Piątkowe spotkanie 8. kolejki ekstraklasy między Wisłą Kraków a Śląskiem Wrocław zakończyło się bezbramkowym remisem. Fani obu drużyn od wielu lat żyją w przyjaźni i stworzyli na trybunach dobrą atmosferę, co bardzo ucieszyło debiutującego w roli trenera Śląska Wrocław Oresta Lenczyka. Zdaniem Roberta Maaskanta przyjaźń kibiców przełożyła się natomiast na to, co działo się na boisku.

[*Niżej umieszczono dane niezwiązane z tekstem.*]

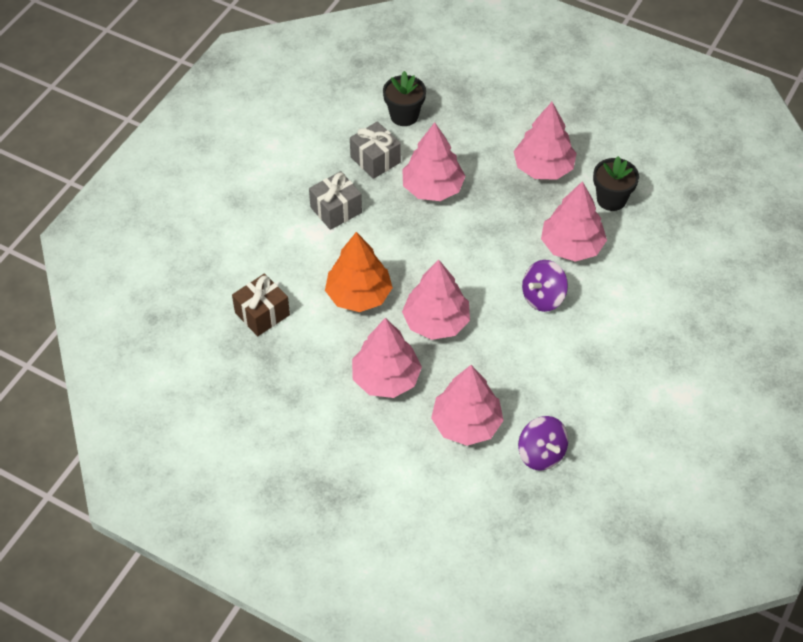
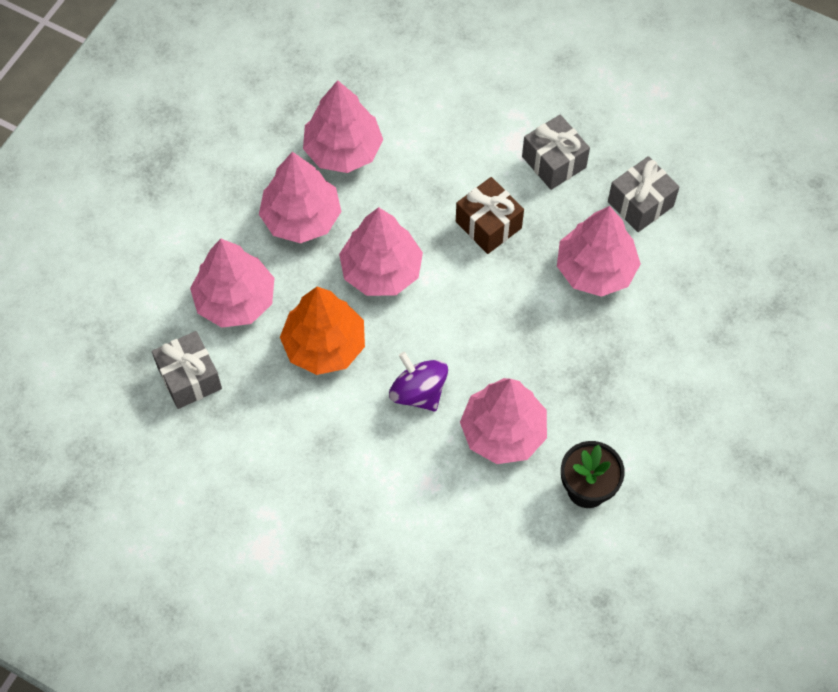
camera: 90 degrees right, 10 degrees up
(262, 314) = (395, 93): brown gift -> brown gift (488, 225)
(359, 295) = (422, 189): orange tree -> orange tree (324, 345)
(404, 115) = (722, 237): black flower pot -> none
(541, 454) = (189, 378): purple spinning top -> grey gift
(543, 168) = (639, 404): pink tree -> pink tree (343, 150)

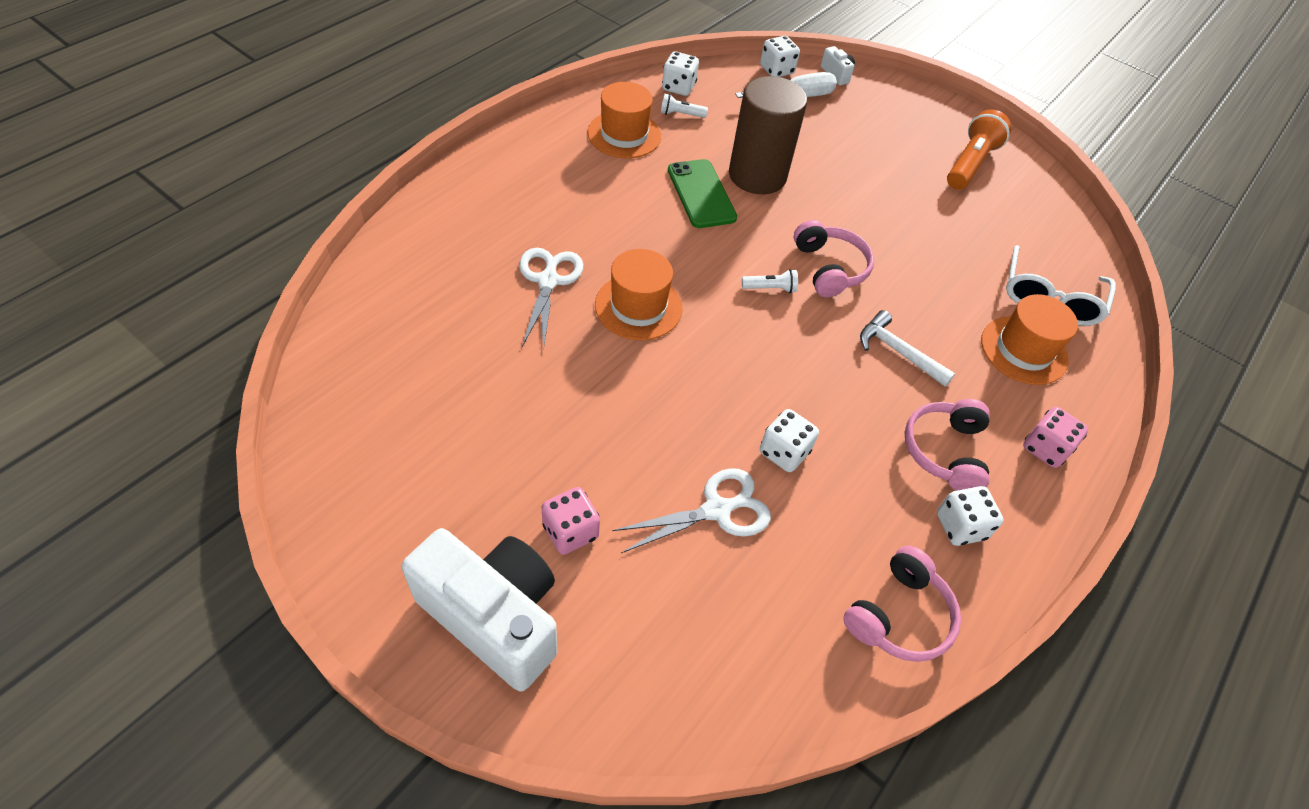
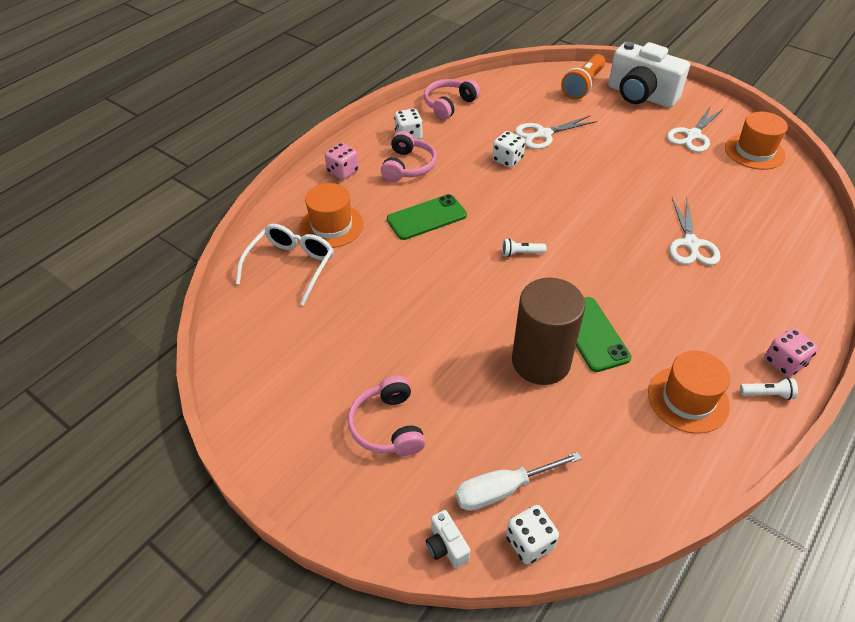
camera: 175 degrees left, 5 degrees down
(442, 484) = (693, 135): none -> white scissors
(570, 531) = (618, 123): pink dice -> pink dice (784, 362)
(638, 306) = (618, 232): orange hat -> orange hat (754, 151)
(678, 87) = (650, 486): white dice -> none
(680, 114) = (636, 438): white flashlight -> white flashlight (767, 394)
(829, 268) = (473, 274): pink headphones -> pink headphones (388, 426)
(898, 351) = (426, 217): white hammer -> green phone
(970, 164) = (309, 405): orange flashlight -> orange flashlight (583, 86)

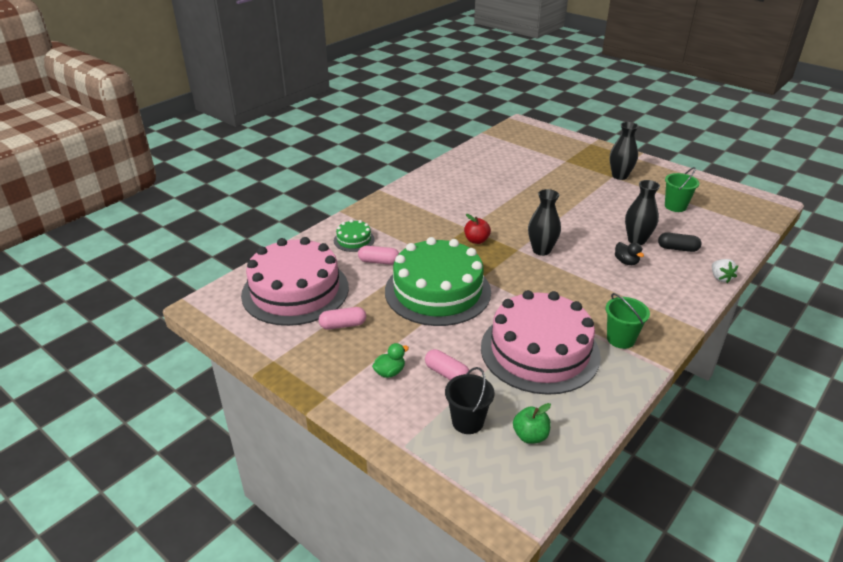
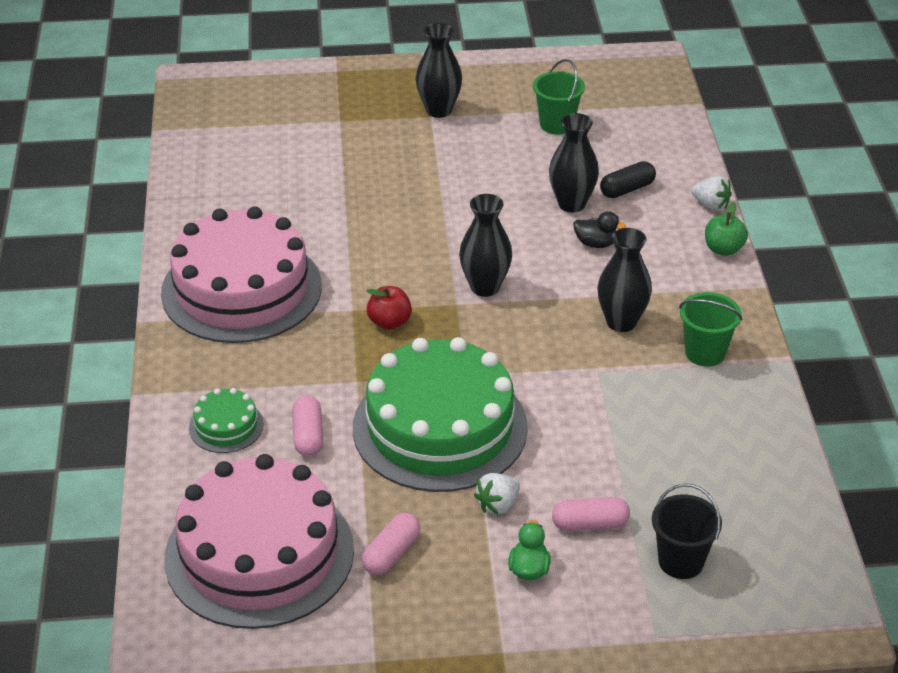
camera: 45 degrees left, 5 degrees up
(379, 261) = (308, 436): pink capsule -> pink capsule turned 60 degrees counterclockwise
(416, 337) = (497, 505): none -> white strawberry
(530, 436) = (754, 529): green apple -> green apple (723, 249)
(539, 351) = (646, 425): pink cake -> pink cake (241, 289)
(592, 300) = (621, 322): none -> black vase

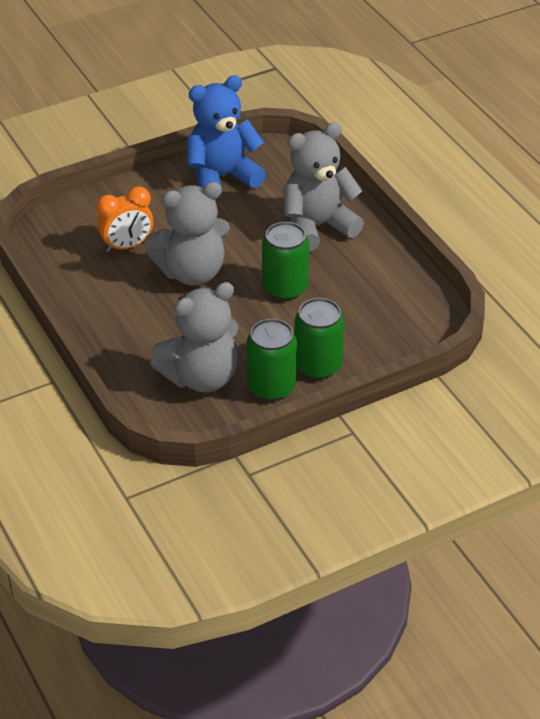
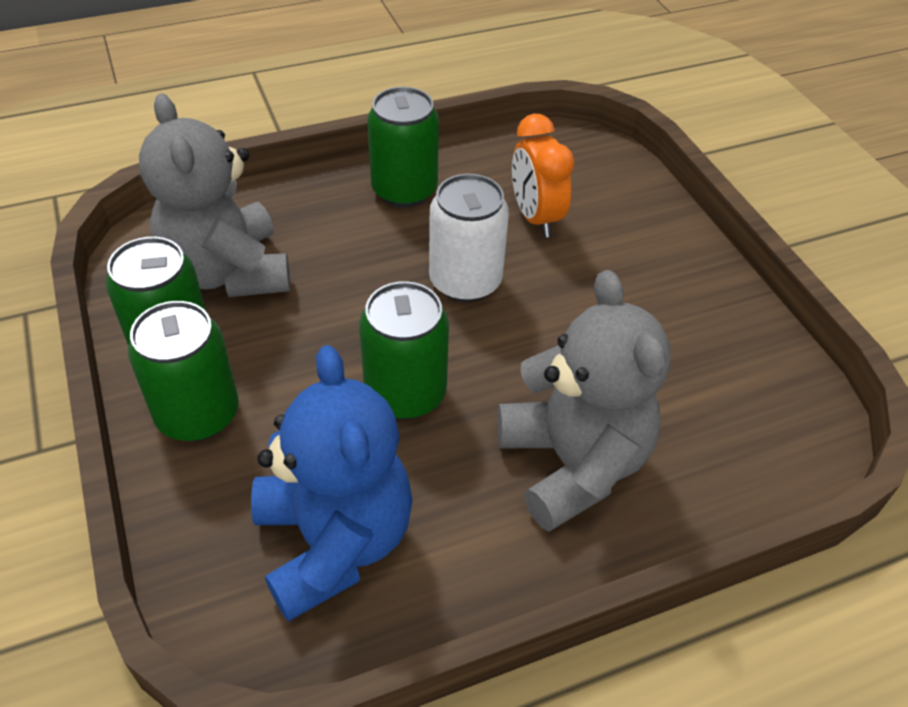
camera: 95 degrees right, 5 degrees up
(106, 307) = (404, 190): none -> green can
(192, 272) = (465, 281): grey teddy bear -> white can
(222, 177) = (715, 340): blue teddy bear -> blue teddy bear (334, 542)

Robert Maaskant (trener Wisły Kraków): Zobaczyłem, że kibice Wisły i Śląska są zaprzyjaźnieni. My natomiast byliśmy przyjaźnie nastawieni do Śląska. Zaczęliśmy dobrze, przejęliśmy kontrolę nad grą, ale nie szło nam zbyt dobrze w ataku pozycyjnym. Wykonaliśmy mnóstwo przerzutów na wolne pole, ale wciąż nie byliśmy w stanie strzelić gola. Brakowało nam jakości. Oczekiwałem po tym meczu więcej. Powiedziałem piłkarzom w szatni, że nie ma już miłego pana i że musimy zacząć pokazywać jakość, żeby wygrywać. Nie chcę oddzielać defensywy od ofensywy - to jest jedna drużyna. Razem nie grali wystarczająco dobrze w ataku pozycyjnym tak, by stworzyć sobie sytuacje. Jest to trudne, gdy gra się przeciwko drużynie, która broni się w "9" w swoim polu karnym. Wtedy trzeba mieć jednak dobre dośrodkowania. My mieliśmy ich ponad 40, ale nie przyniosły one efektu. Nie widziałem procentów posiadania piłki, ale mieliśmy futbolówkę dużo dłużej niż Śląsk. Wiedziałem, gdy tu przychodziłem, że to zajmie czas nim będziemy prezentować się dobrze. Będę walczył o to i będę pracował naprawdę ciężko, żeby ta drużyna grała lepiej.

Orest Lenczyk (trener Śląska Wrocław): Przyjechała drużyna Śląska Wrocław, która bardzo nie chciała przegrać tego meczu po kolejnych porażkach. Drużyna włożyła dużo sił w to, aby jednak ten mecz doprowadzić do końca bez strat. Jest w naszej sytuacji trenerów, którzy od kilku dni są w zespole potwierdzeniem, że jeżeli chodzi o te cechy funkcjonalne widać było, że ambicja jest. Wszedłem do drużyny, która była, jest przygotowana tak, że jako trener absolutnie nie mogę narzekać. Postawa wielu zawodników w tym meczu jest o tyle optymistyczna, że łatwiej zaplanować te dwa tygodnie najbliższe przerwy. Z pewnością był to trudny mecz dla zawodników. Muszę po meczu przyznać, że ta Wisła nie była tym niedźwiedziem groźnym, chociaż z pewnością byłą dłużej przy piłce. Z pewnością ma takich piłkarzy, którzy wiedzą co z piłką robić. Grali na swoim boisku, przy naszej wrocławskiej i krakowskiej publiczności. Przyjemnie jest taki mecz oglądać, jak nie ma chamstwa pod adresem drużyny przeciwnej. Było sporo kibiców z Wrocławia. Mogę powiedzieć do zobaczenia Wisło we Wrocławiu na wiosnę.